This piece was written during the 2023 WGA and SAG-AFTRA strikes. Without the labor of the writers and actors currently on strike, this show being covered here wouldn’t exist.
This review of Heartstopper Season 2 contains spoilers
No matter how much praise Heartstopper got last year, there was always the underlying thought that the show is a little too good to be true. It’s lighthearted and fun, with great examples of how coming out should go, but still hinting at the ways it can go badly. Nick and Charlie’s romance is as sweet as can be. The found family dynamic is on point, with multiple queer couples taking center stage. What’s not to love?
It’s not a fair criticism to call Heartstopper too sweet, or cringey, or unrealistic. After all, straight relationships dominate the media already, and they’ve had their fair share of cringe. However, the second season of Heartstopper brings in more serious topics, giving the show a layer of realism that’s appropriate for a second outing.
“I’m bi, actually”
Charlie (Joe Locke) and Nick (Kit Connor) are finally together. They haven’t been official for long before Nick starts obsessing about coming out to everyone. Charlie, though he wants to show off his boyfriend, emphasizes over and over again to Nick there is no time limit on coming out. He doesn’t owe anyone that information.
It’s an important topic to cover, and Heartstopper Season 2 handles it beautifully. Nick is caught up in the love and light of having a boyfriend, dating Charlie. It’s understandable he’s anxious to be open about it. But that anxiety is real.
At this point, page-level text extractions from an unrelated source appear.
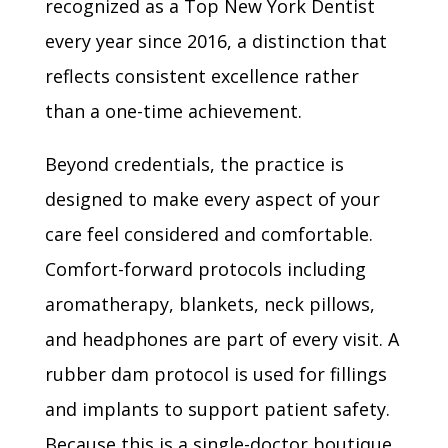
recognized as a Top New York Dentist
every year since 2016, a distinction that
reflects consistent excellence rather
than a one-time achievement.
Beyond credentials, the practice is
designed to make every aspect of your
care feel considered and comfortable.
Comfort-forward protocols including
aromatherapy, blankets, neck pillows,
and headphones are part of every visit. A
rubber dam protocol is used for fillings
and implants to support patient safety.
Because this is a single-doctor boutique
It’s hard to escape the assumptions, the disbelief, the biphobia, and the insecurities that come from peers and from himself. Coming out doesn’t just happen once, it happens many times.
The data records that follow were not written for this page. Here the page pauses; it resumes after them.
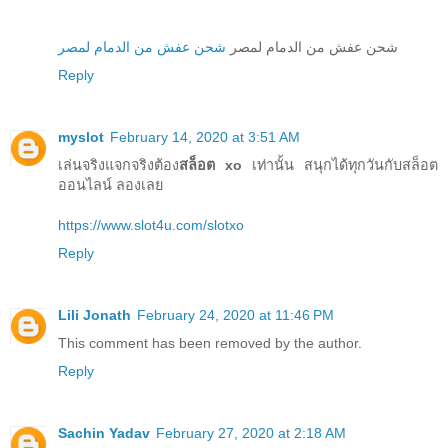
شحن عفش من الدمام لمصر
شحن عفش من الدمام لمصر
Reply
myslot
February 14, 2020 at 3:51 AM
เล่นจริงแจกจริงต้อง
สล็อต xo
เท่านั้น สนุกได้ทุกวันกับสล็อต
ออนไลน์ ลองเลย
https://www.slot4u.com/slotxo
Reply
Lili Jonath
February 24, 2020 at 11:46 PM
This comment has been removed by the author.
Reply
Sachin Yadav
February 27, 2020 at 2:18 AM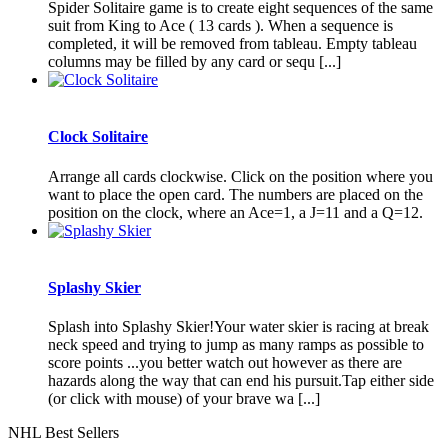
Spider Solitaire game is to create eight sequences of the same
suit from King to Ace ( 13 cards ). When a sequence is
completed, it will be removed from tableau. Empty tableau
columns may be filled by any card or sequ [...]
Clock Solitaire
Arrange all cards clockwise. Click on the position where you
want to place the open card. The numbers are placed on the
position on the clock, where an Ace=1, a J=11 and a Q=12.
Splashy Skier
Splash into Splashy Skier!Your water skier is racing at break
neck speed and trying to jump as many ramps as possible to
score points ...you better watch out however as there are
hazards along the way that can end his pursuit.Tap either side
(or click with mouse) of your brave wa [...]
NHL Best Sellers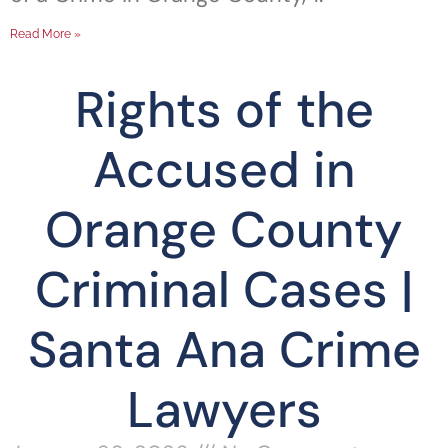
Read More »
Rights of the
Accused in
Orange County
Criminal Cases |
Santa Ana Crime
Lawyers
The number of times Nick has to say “I’m bi, actually” is both wonderful to hear and heartbreaking that he keeps having to say it. The bi-erasure and biphobia Nick experiences from his brother, Charlie’s parents, his father, and classmates is a reality that even revealed itself in fans of Heartstopper. Though it’s difficult to watch Nick navigate these anxieties, it’s important to see a show like this one cover it. Nick coming into himself even more throughout Season 2 is a lovely byproduct of the show covering these more serious topics.
The perfect storm
The second season also pulls back the layers on Charlie. Season 1 began shortly after Charlie was outed and horribly bullied at school as a result. By the time we meet him, things have died down on that front, and then he’s swept off his feet by Nick. Season 2 rightly focuses on the fallout of that bullying. Charlie’s “everything’s going to be perfect” line cuts right to the core of Charlie Spring. He wants everything to be perfect, and he’s in denial that things weren’t perfect for a very long time. It’s an obvious set-up for the season, but it works to showcase Charlie’s mental state throughout the season.
The struggle to make everything perfect rears its head in the form of Charlie’s eating disorder. Signs of his disorder are sprinkled throughout this season, leading to lovely talks between Tao and Nick, and Nick and Charlie. The show’s willingness to let their characters talk about the hard stuff is what makes this season so great.
I’ve found a family
But Charlie and Nick are only part of this story. The rest of the friend group gets their time to shine as well. Elle and Tao finally get together, though they experience a lot of ups and downs. Elle also gets to talk more about her experiences as a trans girl and finds other transgender students to bond with.
Darcy and Tara navigate their first “I love you,” but here, the show veers into a more serious home situation with Darcy. Isaac gets his own moment of self-revelation as an asexual and aromantic person. If anything, I would have loved to see more of Isaac; hopefully, he continues to explore what being aro/ace means for himself. Tara, too, doesn’t get as much to do this season, spending the majority of it worried about Darcy.
Mr. Farouk’s confession
A nice surprise this season was the relationship between the art teacher Mr. Ajayi and a new character, Mr. Farouk, Truman’s stoic study hall teacher. While Heartstopper focuses on the internal lives and relationships between queer high schoolers, Mr. Farouk represents an important demographic in the LGBTQ community—people who’s self-discovery didn’t happen in high school.
It’s wonderful to have a show that showcases multiple LGBTQ+ people and to show positive representations of the queer high school experience, but that hasn’t been the reality for a lot of people.
A scene in Episode 6 showcases an exchange between Mr. Farouk and the art teacher, Mr. Ajayi. Mr. Farouk admits that he didn’t realize he was gay until his late twenties, and expresses worry that it’s “probably too late for him to have any youthful moments of discovery.” Mr. Ajayi responds: “Don’t think there’s any age limit on those, to be honest.”
It’s such a quick scene, but it’s absolutely vital as a reminder that in a season all about coming out as a teenager, not everyone does. And Mr. Ajayi’s response emphasizes that everyone’s experiences are valid.
The found family vibes are strong with this show, and Heartstopper remains just as sweet and wholesome as the first season. This time, however, there’s room for serious topics that the show handles beautifully.